# Task description
State the number of lines in the listing that contain "thumb". No further words are expected.

# Entries provided
Start of Block

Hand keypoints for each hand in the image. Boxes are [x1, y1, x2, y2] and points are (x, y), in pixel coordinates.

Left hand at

End of Block
Start of Block

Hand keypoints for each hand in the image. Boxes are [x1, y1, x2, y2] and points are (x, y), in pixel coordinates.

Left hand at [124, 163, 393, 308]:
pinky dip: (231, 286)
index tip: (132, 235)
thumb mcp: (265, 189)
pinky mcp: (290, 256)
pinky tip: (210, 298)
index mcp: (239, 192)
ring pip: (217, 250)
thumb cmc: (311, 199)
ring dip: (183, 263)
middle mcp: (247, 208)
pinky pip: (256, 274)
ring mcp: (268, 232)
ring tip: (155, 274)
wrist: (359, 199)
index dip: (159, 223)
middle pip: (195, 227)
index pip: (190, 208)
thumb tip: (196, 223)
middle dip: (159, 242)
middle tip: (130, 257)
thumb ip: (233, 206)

End of Block

# Response
4